One of the advantages of working outside the wire is the ability to travel. Internationals can move freely through most of Afghanistan without taking elaborate or expensive security measures. It is always a good idea to be armed due to the extent of armed criminality which plagues the land. One reason that internationals are rarely targeted by criminals is the universal belief among Afghans that we are all armed and capable with those arms. That is not always true but it is the conventional wisdom.
My oldest daughter Megan came over last summer and worked for us when we had a few bomb and drug dog contracts. She is an excellent dog handler/trainer and like her father thrives on travel and adventure. Here she is with her friend Sarah, formerly of the Australian Army and at the time the Kabul coordinator for ANSO (Afghan NGO Safety Office.)
The picture above was taken in the Panjshir Valley where the girls had gone to visit with the families of Sarah’s driver and her interpreter. This was not considered by myself or any of my colleagues to be unusually risky. My daughter is very capable with a sidearm after taking multiple four day handgun courses at Front Sight in Las Vegas when I was on the staff there. Sarah has a few years of experience and is very capable too but the reason they were perfectly safe on this trip is the Afghan people.
One of the facts of life on the ground here which has not translated well in the media coverage is the acceptance of internationals by vast majorities of the Afghan people. Without their active support the various international organizations involved in the reconstruction fight could not stay here or operate. Afghanistan is a poor country with little infrastructure, a spotty track record of central government control, and no ability to extract the valuable natural resources (which are considerable) that have been identified to date. The people have little and expect little which is why they respond so positively to internationals who have come to help them. This includes the international military. There are few places in this country happier than an isolated village who just had a platoon of Americans roll in with plans to stay for awhile.

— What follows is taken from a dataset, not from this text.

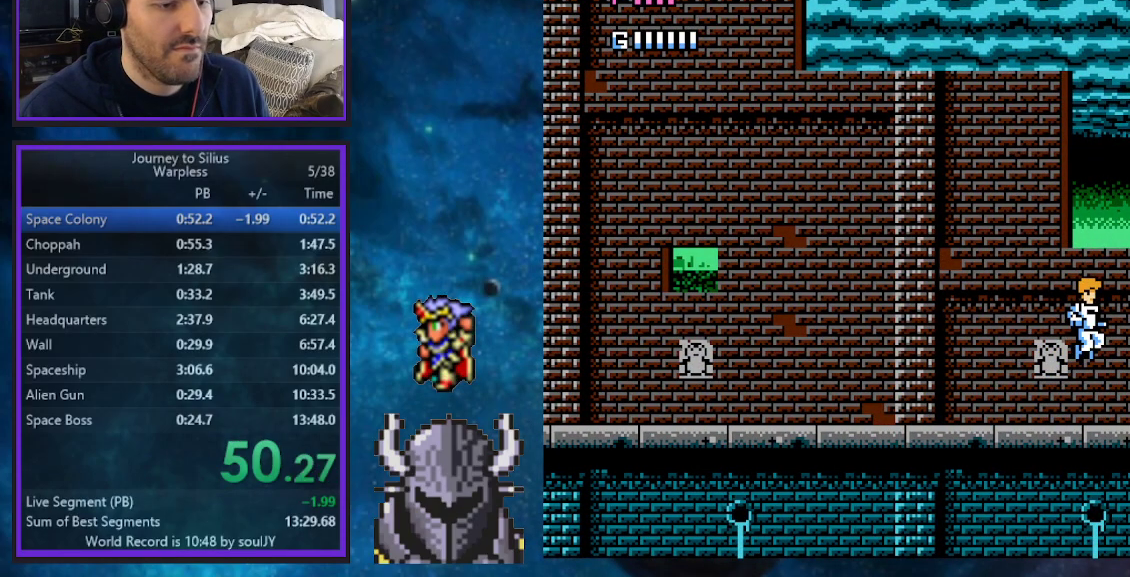
{"buttons": [], "events": [[17, "DPAD_RIGHT", "up"]]}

The more the average Afghans interact with internationals and specifically the international military, the more they like us. We have tens of thousands of troops deployed here but a vast majority spend their entire tour behind the wire on gigantic military bases. These bases are called FOB’s (forward operating base) but when there are restaurants, American and Canadian fast food stands, coffee shops, gigantic bazaars and massage parlors it is hard to think of a base as being forward or operating. The words rear and supporting are better descriptors.
We cannot continue to rely on technology to solve tactical problems. When you do that you end up with the MRAP a vehicle so tall it will rip out the electrical wires from every street it drives down if it moves off a main road into a village or town. It is also so heavy it cannot maneuver well on the local dirt roads, or cross local bridges, or climb the many mountain passes in Afghanistan.
Yes it will protect the troops inside from most of the mines and IED’s used by the AOG but as a student of history I know it is easier and cheaper to defeat new technology then to develop it. The AOG will develop IED’s big enough to defeat this improved armor. All the players in the game know that.
There will be additional posts covering the north, south, east and west of Afghanistan. They include lots of pictures which I hope all enjoy. Many of the places pictured are no longer safe for internationals. It will be decades before another westerner is able to photograph them again. We are losing terrain to the bad guys and with the terrain go the people. In a counter insurgency fight the people are the center of gravity, we cannot allow this current trend of ceding terrain to the Taliban to continue or we will lose. It is that simple.